Got this patch of different looking grass growing amongst my tiftuf. Some in another post suggested Torpedograss and that Quinclorac would possibly kill it. Thought id get some opinions in this specialized section.


----------



## Spammage (Apr 30, 2017)

@Jimefam honestly, it just looks like bermuda to me. Are all three of the pulled pieces from the different area, or are the two on the left from the different area with the one on the right being your TifTuf?


----------



## Jimefam (Jun 22, 2018)

Spammage said:


> @Jimefam honestly, it just looks like bermuda to me. Are all three of the pulled pieces from the different area, or are the two on the left from the different area with the one on the right being your TifTuf?

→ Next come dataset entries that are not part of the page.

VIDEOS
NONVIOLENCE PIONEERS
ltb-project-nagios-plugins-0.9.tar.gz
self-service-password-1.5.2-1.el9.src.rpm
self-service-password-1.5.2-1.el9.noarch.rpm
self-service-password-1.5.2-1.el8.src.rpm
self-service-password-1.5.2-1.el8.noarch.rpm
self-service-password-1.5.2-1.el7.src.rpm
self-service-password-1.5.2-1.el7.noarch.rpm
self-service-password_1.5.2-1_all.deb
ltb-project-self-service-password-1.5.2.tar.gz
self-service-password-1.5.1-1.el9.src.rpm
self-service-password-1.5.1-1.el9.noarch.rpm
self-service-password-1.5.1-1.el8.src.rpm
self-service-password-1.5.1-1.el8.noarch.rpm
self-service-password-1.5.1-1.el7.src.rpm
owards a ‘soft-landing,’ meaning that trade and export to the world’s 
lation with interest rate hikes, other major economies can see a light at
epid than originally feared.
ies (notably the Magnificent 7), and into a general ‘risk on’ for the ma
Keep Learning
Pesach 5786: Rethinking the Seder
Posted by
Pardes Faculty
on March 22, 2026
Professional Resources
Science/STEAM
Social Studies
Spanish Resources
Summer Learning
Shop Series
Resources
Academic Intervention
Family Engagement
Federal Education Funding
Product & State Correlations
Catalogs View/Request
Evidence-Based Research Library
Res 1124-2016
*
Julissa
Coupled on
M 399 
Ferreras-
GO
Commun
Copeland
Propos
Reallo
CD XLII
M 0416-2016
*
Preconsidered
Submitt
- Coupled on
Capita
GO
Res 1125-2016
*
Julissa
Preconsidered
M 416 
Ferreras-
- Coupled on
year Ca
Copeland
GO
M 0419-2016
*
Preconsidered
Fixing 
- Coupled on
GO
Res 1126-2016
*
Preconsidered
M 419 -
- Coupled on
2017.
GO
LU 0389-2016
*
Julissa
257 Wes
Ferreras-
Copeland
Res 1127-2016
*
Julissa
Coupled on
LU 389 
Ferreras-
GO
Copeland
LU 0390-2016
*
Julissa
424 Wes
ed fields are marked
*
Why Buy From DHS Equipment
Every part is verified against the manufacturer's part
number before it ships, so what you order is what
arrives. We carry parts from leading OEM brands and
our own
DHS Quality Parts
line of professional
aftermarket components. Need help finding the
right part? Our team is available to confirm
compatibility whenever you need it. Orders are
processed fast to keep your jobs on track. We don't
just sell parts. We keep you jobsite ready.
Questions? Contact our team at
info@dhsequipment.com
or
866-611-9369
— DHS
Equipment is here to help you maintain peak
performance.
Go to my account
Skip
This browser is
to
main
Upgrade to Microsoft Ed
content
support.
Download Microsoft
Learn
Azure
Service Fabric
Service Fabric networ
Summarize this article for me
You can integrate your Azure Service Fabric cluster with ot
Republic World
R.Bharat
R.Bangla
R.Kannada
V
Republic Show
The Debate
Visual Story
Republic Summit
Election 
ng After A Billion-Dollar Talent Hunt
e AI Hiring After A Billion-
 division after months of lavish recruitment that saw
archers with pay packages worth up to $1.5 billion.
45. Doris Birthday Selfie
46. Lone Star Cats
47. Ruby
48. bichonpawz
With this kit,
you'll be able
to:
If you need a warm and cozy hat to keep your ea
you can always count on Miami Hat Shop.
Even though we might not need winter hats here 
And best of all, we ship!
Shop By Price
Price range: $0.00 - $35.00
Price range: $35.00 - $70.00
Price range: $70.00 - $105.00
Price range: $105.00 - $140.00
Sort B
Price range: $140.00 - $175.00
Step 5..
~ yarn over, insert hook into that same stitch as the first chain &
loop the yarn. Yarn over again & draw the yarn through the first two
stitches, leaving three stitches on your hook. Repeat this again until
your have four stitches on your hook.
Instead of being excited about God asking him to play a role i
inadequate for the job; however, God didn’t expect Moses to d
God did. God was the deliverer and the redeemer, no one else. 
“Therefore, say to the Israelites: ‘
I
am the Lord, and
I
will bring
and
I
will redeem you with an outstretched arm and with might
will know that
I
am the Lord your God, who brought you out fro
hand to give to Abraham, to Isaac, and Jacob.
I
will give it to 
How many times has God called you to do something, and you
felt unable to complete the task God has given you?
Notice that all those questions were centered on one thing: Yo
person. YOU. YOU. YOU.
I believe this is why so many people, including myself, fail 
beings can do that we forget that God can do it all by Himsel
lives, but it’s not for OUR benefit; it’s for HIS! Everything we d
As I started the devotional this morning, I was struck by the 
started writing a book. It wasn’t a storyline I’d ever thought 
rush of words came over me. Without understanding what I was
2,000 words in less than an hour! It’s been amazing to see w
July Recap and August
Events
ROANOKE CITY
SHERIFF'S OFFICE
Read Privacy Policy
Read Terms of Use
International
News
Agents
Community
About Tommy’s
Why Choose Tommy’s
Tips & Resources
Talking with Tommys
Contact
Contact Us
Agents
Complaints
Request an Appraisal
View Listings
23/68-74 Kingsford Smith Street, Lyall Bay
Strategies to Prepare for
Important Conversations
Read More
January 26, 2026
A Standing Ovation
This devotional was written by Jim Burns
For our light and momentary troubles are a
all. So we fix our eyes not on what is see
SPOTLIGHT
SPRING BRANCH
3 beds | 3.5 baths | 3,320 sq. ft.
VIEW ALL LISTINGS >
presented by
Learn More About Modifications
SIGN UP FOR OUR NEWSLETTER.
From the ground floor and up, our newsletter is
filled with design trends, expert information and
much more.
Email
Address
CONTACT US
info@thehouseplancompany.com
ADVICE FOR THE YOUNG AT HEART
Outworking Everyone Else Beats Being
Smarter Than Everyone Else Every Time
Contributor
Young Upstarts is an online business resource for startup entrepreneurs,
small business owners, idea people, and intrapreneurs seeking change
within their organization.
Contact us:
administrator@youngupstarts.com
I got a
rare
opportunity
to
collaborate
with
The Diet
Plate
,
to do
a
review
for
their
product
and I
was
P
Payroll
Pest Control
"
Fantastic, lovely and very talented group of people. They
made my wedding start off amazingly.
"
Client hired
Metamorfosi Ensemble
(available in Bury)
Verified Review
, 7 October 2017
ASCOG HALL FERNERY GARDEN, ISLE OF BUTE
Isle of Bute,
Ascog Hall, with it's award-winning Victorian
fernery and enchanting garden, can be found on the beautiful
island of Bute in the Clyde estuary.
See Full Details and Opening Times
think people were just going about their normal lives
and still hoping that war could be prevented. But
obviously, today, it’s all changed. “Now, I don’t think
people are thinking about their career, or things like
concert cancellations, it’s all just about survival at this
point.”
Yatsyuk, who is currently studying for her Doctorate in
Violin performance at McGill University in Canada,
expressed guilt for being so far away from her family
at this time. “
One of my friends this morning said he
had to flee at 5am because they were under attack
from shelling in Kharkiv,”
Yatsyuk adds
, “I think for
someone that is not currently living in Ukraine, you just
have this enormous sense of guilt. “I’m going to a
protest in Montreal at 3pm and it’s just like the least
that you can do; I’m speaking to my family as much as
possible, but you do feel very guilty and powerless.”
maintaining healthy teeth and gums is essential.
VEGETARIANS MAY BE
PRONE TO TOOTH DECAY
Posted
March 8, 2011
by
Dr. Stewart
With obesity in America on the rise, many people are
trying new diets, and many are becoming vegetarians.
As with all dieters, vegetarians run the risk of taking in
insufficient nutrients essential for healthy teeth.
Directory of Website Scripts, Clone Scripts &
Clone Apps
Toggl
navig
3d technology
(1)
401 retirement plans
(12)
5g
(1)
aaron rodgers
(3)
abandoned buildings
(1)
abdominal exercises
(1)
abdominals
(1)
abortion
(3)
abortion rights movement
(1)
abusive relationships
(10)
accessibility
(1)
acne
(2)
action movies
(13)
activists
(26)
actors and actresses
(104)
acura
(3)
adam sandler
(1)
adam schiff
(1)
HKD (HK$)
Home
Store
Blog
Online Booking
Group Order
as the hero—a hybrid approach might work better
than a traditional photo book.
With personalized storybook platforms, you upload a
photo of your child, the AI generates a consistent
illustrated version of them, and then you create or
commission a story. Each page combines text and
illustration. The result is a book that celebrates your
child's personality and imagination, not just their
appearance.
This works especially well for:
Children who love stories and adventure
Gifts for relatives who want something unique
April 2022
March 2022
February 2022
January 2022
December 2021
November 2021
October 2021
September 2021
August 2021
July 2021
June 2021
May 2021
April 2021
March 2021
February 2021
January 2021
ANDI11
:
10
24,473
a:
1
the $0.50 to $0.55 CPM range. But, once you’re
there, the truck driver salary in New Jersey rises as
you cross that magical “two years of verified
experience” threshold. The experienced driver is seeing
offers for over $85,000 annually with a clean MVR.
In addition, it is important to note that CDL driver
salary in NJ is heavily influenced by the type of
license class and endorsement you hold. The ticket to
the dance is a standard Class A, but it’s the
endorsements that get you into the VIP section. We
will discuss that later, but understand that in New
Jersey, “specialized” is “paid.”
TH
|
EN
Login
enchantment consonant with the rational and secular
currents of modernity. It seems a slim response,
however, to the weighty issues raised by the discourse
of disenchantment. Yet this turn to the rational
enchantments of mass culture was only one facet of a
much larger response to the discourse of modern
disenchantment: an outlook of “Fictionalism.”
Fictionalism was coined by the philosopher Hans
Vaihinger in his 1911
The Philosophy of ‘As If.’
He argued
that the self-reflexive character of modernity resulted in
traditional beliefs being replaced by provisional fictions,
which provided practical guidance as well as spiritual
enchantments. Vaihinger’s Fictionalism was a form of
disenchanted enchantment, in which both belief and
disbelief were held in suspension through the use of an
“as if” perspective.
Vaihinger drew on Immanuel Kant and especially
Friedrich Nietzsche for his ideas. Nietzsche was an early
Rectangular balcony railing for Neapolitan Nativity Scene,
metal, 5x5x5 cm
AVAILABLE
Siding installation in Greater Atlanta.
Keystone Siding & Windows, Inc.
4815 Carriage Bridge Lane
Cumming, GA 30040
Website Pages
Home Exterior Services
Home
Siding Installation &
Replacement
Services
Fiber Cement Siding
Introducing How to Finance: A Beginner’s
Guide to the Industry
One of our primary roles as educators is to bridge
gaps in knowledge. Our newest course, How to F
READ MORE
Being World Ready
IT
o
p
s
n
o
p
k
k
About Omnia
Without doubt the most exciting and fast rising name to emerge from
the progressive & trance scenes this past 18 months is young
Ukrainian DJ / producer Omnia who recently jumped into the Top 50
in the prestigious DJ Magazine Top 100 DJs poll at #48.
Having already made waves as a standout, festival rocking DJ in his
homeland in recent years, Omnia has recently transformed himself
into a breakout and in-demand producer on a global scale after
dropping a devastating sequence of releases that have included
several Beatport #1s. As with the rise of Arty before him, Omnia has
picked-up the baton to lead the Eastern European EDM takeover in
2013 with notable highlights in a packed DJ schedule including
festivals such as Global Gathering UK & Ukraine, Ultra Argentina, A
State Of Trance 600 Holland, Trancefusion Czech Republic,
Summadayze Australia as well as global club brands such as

A different type of bermuda? Two on the left are from the different shade grass/weed/whatever and on the right is the Tiftuf. That area had dollar spot on it so not sure if that is relevant or what. Problem is that different patch of whatever stands out like crazy and I dont want it to possibly spread so I need to eradicate it by any means necessary.


----------



## Spammage (Apr 30, 2017)

@Jimefam the dollar spot might be relevant. How badly damaged was the affected area? The pulled pieces look like the same grass to me, just based on individual blade size, texture and color. The thickness is obviously different with much more plant material growing from the "good" area stolon. However, if the damaged area was severely thinned, or wasn't affected by your last application of PGR, FAS, etc, then it could just be growing back in differently. TifTuf, like most grasses, looks very different depending on whether it's under regulation.


----------



## Jimefam (Jun 22, 2018)

It never got really bad imo but that area probably had the most spots. Has been probably 2 weeks or so that I dont see any spots anywhere. Just noticed the difference in color and density two days ago. I do spray PGR and FAS plus have been putting down Xgrn, Subvert MFT, Humic12 and RGS around every 3 weeks. If it was say damaged Tiftuf bermuda recovering differently i should expect it over the next couple days to weeks to slowly blend back in correct? Would hitting that spot with any type of herbicide just make it worse potentially?


----------



## Spammage (Apr 30, 2017)

@Jimefam Well, if it's bermuda of any kind, then herbicides won't do you any good. That being said, if you apply a light dose of quinclorac to the area, you might be able to tell for sure if it's torpedograss without hurting the bermuda much. It looks like the lighter colored areas are stolons that are trying to climb over your TifTuf. That can happen with Common or other bermudas, but I still think it could be the TifTuf doing it. If it were my yard, I would hand pull the runners (especially on the outer perimeter) and give it a couple of weeks to see how it responds.


----------



## falconsfan (Mar 25, 2019)

Any follow up on this? I am seeing something very similar in my Bermuda, just doesn't look right.


----------